En el Habana Riviera "Me alquilo para soñar"

"A  las nueve de la mañana, mientras desayunábamos en la terraza del Habana Riviera, un tremendo golpe de mar a pleno sol levantó en vilo varios automóviles que pasaban por la avenida del malecón, o que estaban estacionados en la acera, y uno quedó incrustado en un flanco del hotel. Fue como una explosión de dinamita que sembró el pánico en los veinte pisos del edificio y convirtió en polvo el vitral del vestíbulo. Los numerosos turistas que se encontraban en la sala de espera fueron lanzados por los aires junto con los muebles, y algunos quedaron heridos por la granizada de vidrio. Tuvo que ser un maretazo colosal, pues entre la muralla del malecón y el hotel hay una amplia avenida de ida y vuelta, así que la ola saltó por encima de ella y todavía le quedó bastante fuerza para desmigajar el vitral".
Así comienza el cuento "Me alquilo para soñar" que hace parte del libro Doce cuentos peregrinos de Gabriel García Márquez y lo traigo a colación porque una de mis pasiones es visitar, cuando puedo, los lugares que se mencionan en algunas obras  literarias emblemáticas. Así lo hice, por ejemplo, con Sostiene Pereira, recorriendo aquellas melancólicas calles de Lisboa que tan bien describe Tabucci -incluso probando la omelette a las finas hierbas con la cual desayunaba el protagonista-; o con La sombra del viento de Ruiz Zafón, que leí de un tirón en el verano de 2009  y me llevó a recorrer en solitario esas magníficas calles barcelonesas en las que transcurren algunas de las acciones más memorables de dicha novela. 
Y esa pasión comenzó con el cuento "Me alquilo para soñar".  
Corría el año 1995  y en lo mejor de mis veinte, decidí con una amiga viajar a la Ciudad de la Habana para asistir a un encuentro de educadores Latinoamericanos.

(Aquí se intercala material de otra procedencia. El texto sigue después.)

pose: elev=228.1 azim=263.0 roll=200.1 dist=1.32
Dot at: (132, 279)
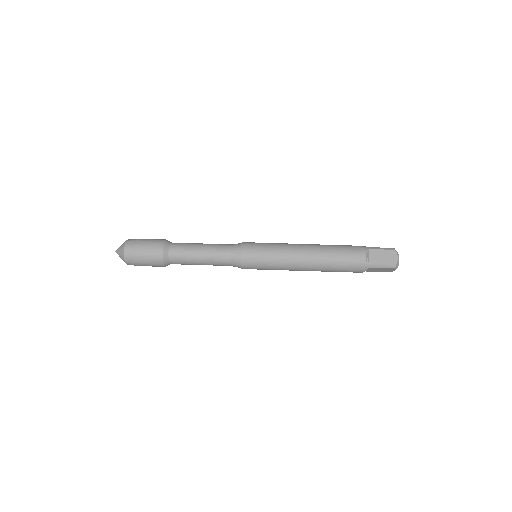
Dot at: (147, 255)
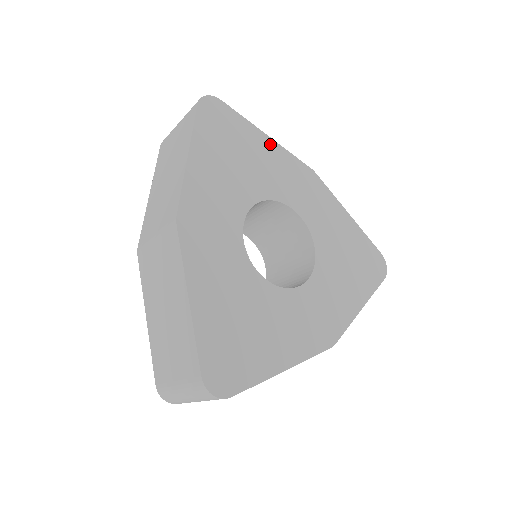
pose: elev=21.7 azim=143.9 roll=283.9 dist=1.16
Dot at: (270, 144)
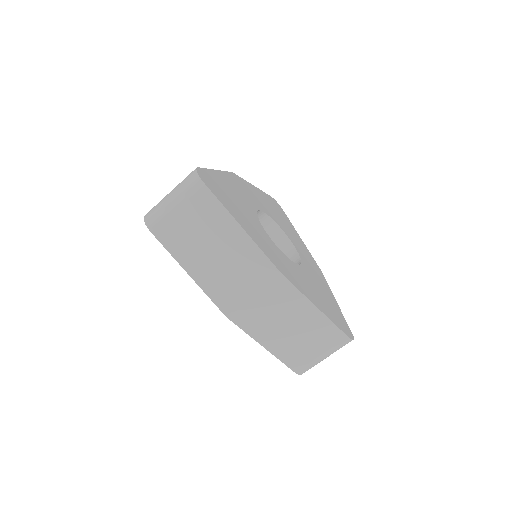
Dot at: (299, 238)
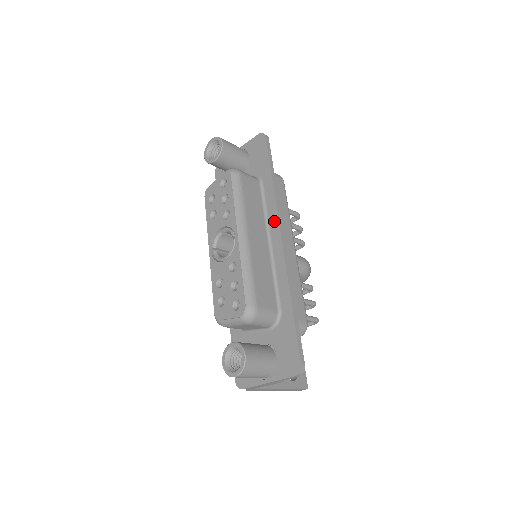
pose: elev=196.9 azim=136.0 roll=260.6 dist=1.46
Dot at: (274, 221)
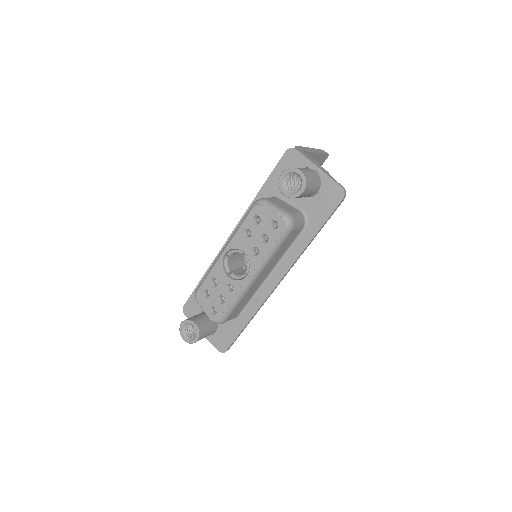
Dot at: (285, 267)
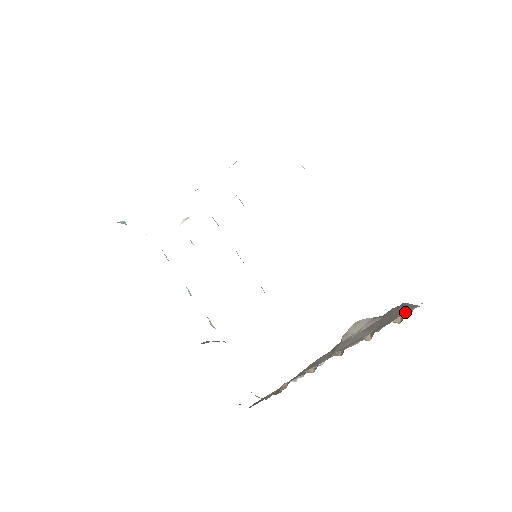
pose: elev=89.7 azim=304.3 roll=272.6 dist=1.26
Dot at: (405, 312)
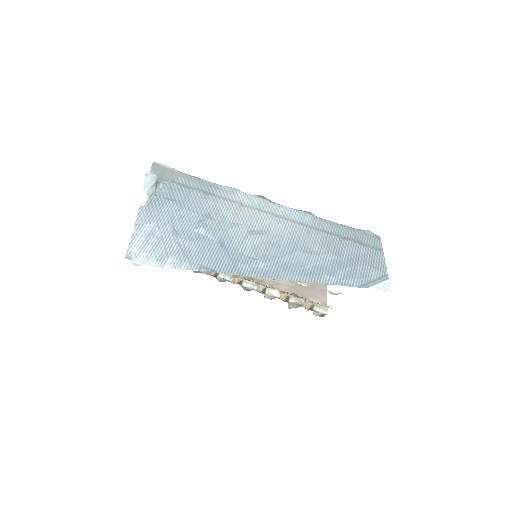
Dot at: (317, 297)
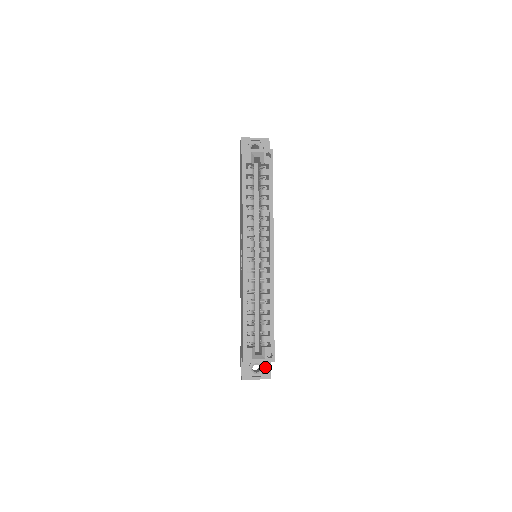
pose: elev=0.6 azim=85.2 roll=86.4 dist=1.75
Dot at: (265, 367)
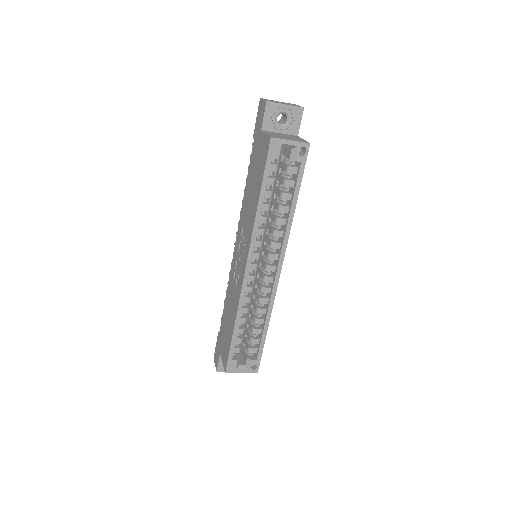
Dot at: occluded
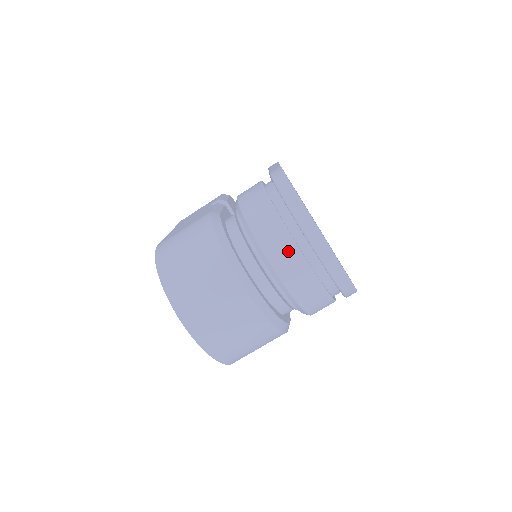
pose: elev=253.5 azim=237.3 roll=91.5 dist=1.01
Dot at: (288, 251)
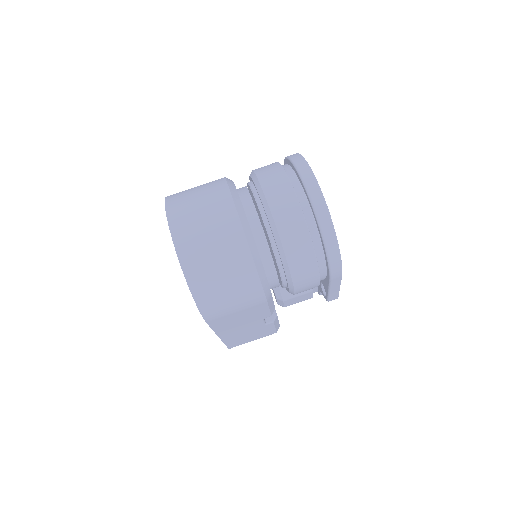
Dot at: (281, 183)
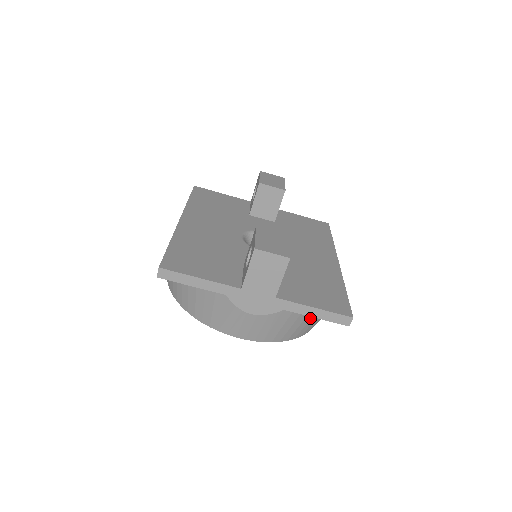
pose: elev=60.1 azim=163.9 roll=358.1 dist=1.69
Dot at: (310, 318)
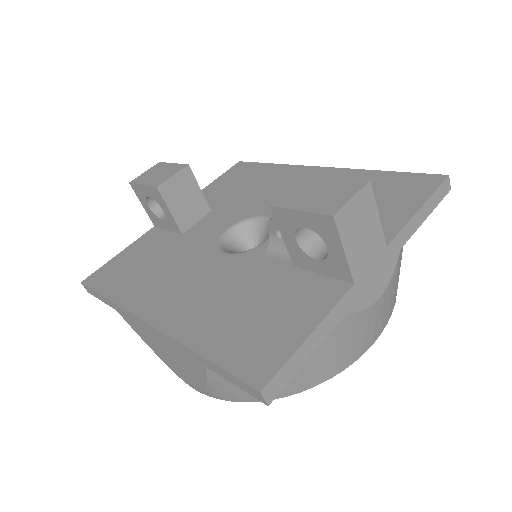
Dot at: occluded
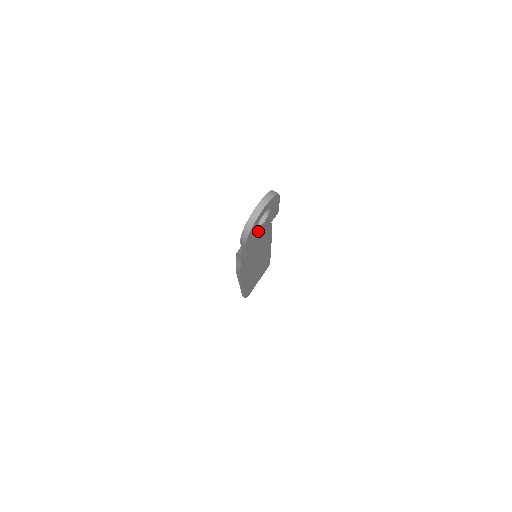
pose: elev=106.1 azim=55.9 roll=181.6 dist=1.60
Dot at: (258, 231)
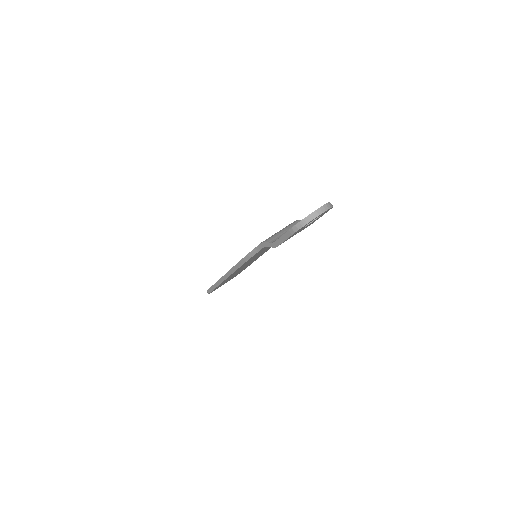
Dot at: (301, 229)
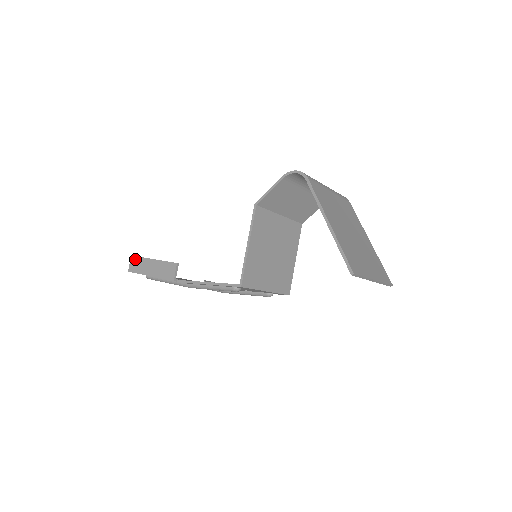
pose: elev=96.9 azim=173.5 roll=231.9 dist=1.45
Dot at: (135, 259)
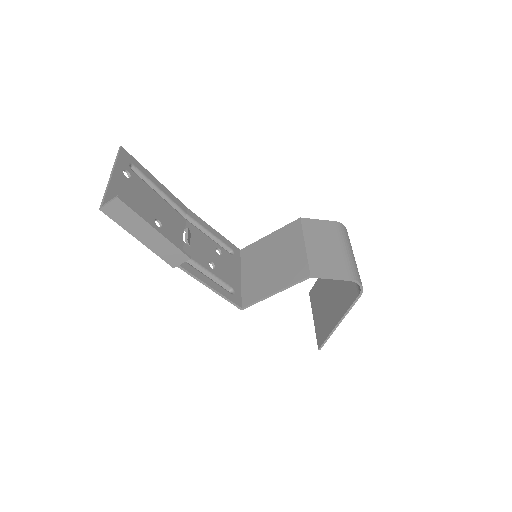
Dot at: (123, 207)
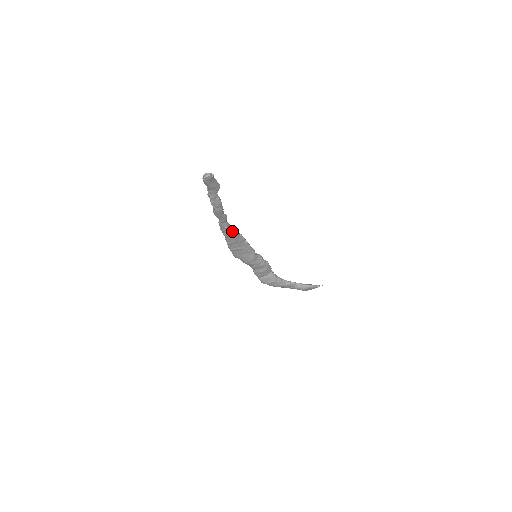
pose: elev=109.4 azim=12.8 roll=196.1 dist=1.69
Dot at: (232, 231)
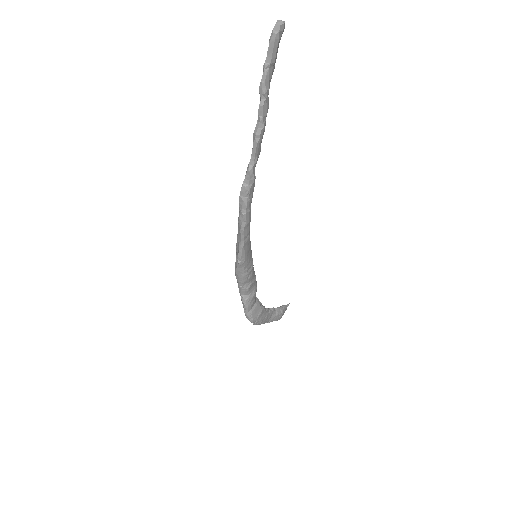
Dot at: (252, 193)
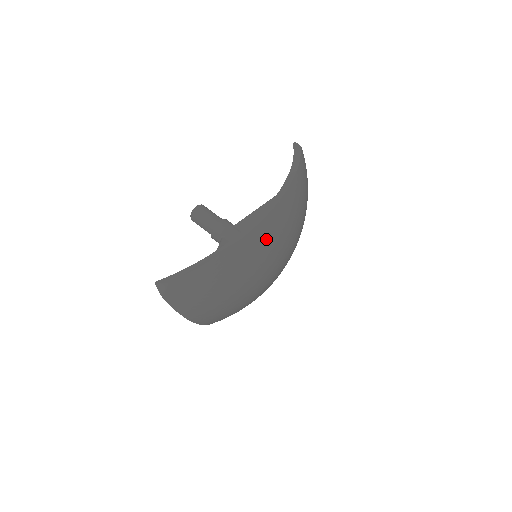
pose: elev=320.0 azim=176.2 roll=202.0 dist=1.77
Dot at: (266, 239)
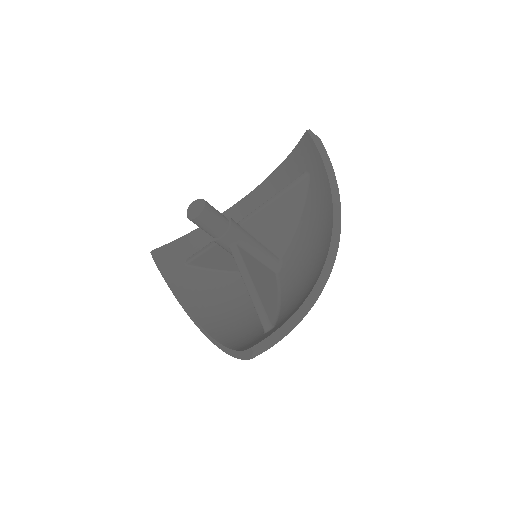
Dot at: occluded
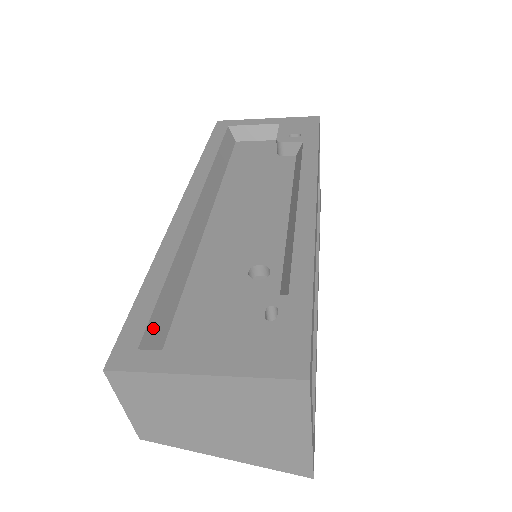
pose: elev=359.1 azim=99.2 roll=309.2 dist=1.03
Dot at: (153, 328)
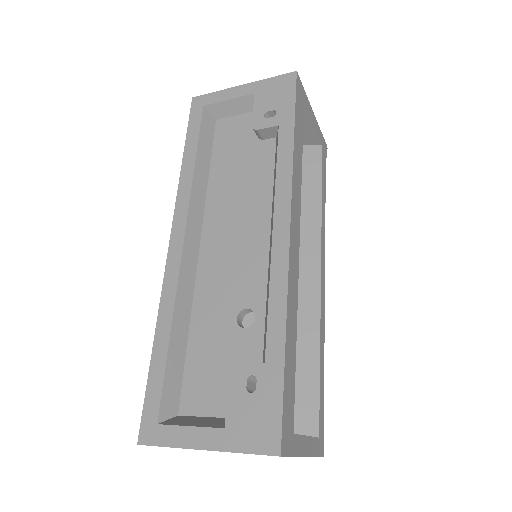
Dot at: (166, 397)
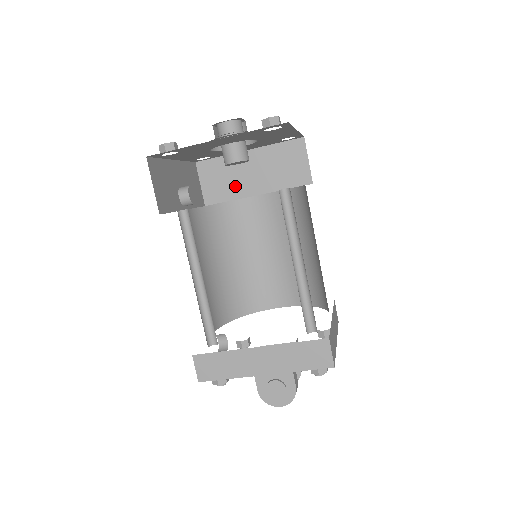
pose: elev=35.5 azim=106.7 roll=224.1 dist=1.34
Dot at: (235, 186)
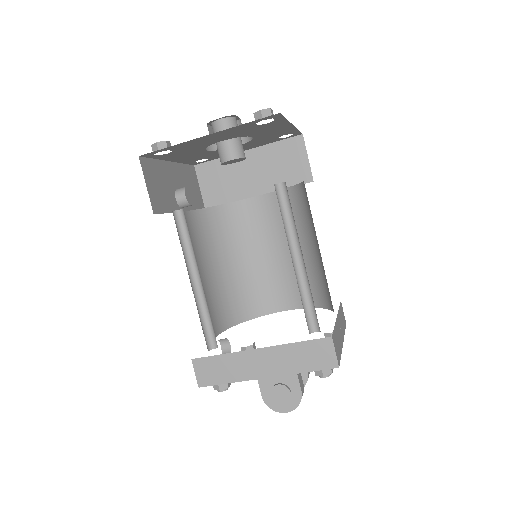
Dot at: (235, 188)
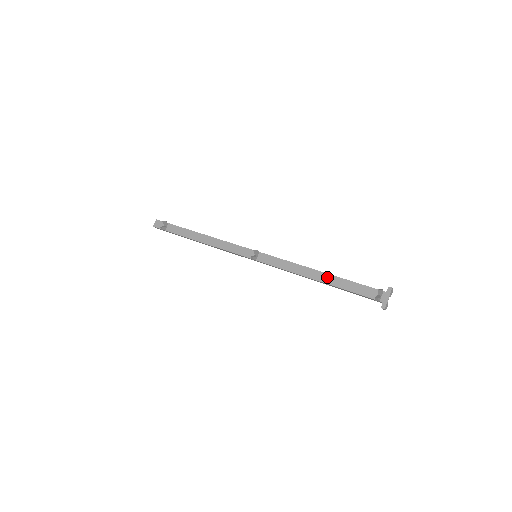
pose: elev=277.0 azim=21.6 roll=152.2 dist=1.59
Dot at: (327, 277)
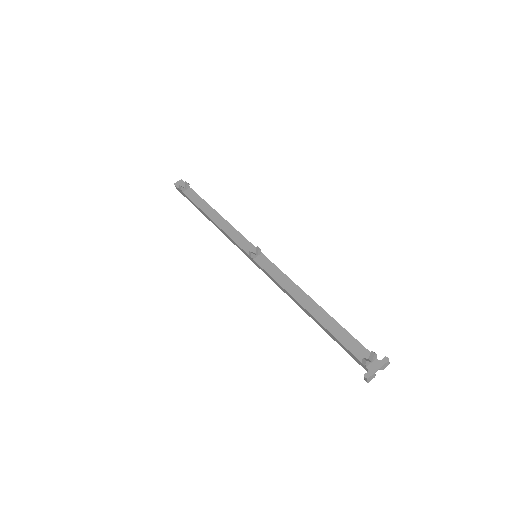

Y para ello nos hospedamos en el emblemático hotel Habana Riviera.  En su terraza,  habitada en las tarde-noche por turistas europeos enrojecidos y ávidos de sexo,  leí una y otra vez  ese cuento mientras observaba el plácido mar Caribe a través de los ventanales. Tenía miedo de que en cualquier momento  un "maretazo colosal" me arrojara contra los muros del malecón, contra la calle plena de sol y me perdiera para siempre...  Y allí, en esa misma terraza, los turistas me miraban con ojos devoradores. Me confundían con alguna prostituta  cubana, de aquellas que se apostaban en los vestíbulos de los grandes hoteles habaneros.   
Y en esa misma terraza tuve unas conversaciones estupendas con una artista cubana que pintaba en lienzo los mejores cielos de la isla y,  mientras desayunaba,  me deslumbraron unos ojos tan profundos como el mar que saltaba por la ventana.  
Desde la habitación 403 del Habana  Riviera pude tener solo para mi  la intensidad del mar Caribe; todos los aromas, todas las visiones, todos los sueños que prosiguen. ¡Todas las palabras!